Speaker of Manipur Legislative Assembly
- Incumbent
- Assumed office 24 March 2022
- Leader: Biren Singh Y Khemchand Singh
- Preceded by: Yumnam Khemchand Singh

Minister of Consumer Affairs, Food & Public Distribution, Law & Legislative Affairs of Manipur, Labour & Employment Government of Manipur
- In office 2020–2022

Member of the Manipur Legislative Assembly
- Incumbent
- Assumed office 19 March 2017
- Preceded by: Elangbam Chand Singh
- Constituency: Yaiskul

Personal details
- Born: 1 March 1974 (age 52)
- Party: Bharatiya Janata Party
- Parent: Th. Birchand Singh (father);
- Alma mater: Manipur University (M.Sc in Botany)

= Thokchom Satyabrata Singh =

Indian politician

Thokchom Satyabrata Singh is a Bharatiya Janata Party politician from Manipur.
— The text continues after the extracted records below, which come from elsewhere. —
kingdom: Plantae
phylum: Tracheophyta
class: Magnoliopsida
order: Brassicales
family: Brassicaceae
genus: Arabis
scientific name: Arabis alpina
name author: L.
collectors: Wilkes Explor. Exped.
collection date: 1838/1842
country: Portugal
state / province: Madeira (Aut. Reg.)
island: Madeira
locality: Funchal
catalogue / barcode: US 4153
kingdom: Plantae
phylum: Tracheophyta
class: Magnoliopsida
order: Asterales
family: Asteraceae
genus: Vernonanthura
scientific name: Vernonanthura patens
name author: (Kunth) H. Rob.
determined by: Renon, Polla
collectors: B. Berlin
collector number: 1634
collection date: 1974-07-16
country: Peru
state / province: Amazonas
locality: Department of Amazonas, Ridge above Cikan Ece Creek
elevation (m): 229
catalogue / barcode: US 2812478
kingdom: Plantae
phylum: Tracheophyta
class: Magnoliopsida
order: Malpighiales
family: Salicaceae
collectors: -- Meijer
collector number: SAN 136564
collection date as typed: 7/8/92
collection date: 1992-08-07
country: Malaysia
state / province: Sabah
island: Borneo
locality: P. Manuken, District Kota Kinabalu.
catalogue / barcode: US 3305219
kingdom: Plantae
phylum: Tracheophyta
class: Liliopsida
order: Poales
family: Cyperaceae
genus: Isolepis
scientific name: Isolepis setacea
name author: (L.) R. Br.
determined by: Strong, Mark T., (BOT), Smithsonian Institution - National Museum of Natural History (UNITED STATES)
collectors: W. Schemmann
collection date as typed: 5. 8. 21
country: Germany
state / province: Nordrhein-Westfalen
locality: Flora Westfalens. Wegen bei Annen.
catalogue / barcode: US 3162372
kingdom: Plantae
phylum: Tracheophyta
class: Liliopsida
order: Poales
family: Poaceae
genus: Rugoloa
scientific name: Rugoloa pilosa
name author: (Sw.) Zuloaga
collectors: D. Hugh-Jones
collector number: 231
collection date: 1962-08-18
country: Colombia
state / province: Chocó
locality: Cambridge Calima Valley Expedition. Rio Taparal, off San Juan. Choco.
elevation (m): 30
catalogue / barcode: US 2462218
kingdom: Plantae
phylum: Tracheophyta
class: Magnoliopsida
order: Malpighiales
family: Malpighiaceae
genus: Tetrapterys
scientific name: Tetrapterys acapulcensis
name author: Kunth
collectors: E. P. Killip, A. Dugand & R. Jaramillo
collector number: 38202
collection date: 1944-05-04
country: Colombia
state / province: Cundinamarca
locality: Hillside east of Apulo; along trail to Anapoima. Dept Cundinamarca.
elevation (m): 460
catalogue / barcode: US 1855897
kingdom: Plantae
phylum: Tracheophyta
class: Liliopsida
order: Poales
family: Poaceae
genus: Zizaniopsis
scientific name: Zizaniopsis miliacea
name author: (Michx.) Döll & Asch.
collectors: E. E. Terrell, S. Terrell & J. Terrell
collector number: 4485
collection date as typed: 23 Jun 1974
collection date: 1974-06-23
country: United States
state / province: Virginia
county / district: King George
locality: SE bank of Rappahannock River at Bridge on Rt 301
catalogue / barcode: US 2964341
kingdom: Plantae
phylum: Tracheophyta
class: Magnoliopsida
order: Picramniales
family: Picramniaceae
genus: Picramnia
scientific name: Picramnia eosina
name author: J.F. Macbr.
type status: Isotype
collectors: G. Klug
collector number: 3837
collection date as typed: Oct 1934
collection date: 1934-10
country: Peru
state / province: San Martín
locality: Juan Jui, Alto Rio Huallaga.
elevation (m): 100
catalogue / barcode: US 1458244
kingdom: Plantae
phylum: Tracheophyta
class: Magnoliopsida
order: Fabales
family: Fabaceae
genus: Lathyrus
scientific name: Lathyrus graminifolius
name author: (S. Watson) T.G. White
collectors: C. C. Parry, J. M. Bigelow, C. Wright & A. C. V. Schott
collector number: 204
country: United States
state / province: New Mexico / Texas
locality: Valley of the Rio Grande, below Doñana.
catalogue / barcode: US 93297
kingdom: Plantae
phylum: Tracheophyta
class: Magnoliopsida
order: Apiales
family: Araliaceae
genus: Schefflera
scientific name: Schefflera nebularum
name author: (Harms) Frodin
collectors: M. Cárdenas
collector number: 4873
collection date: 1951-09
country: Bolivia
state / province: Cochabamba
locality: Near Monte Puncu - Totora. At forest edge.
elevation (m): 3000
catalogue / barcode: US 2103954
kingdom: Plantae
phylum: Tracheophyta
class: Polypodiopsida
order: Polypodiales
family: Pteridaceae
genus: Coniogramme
He has been elected in Manipur Legislative Assembly election in 2017 and 2022 from Yaiskul constituency as a candidate of Bharatiya Janata Party. He is the current Speaker of Manipur Legislative Assembly.

He was the State Cabinet Minister for Consumer Affairs, Food & Public Distribution, Law & Legislative Affairs of Manipur, Labour & Employment in 2020–2022.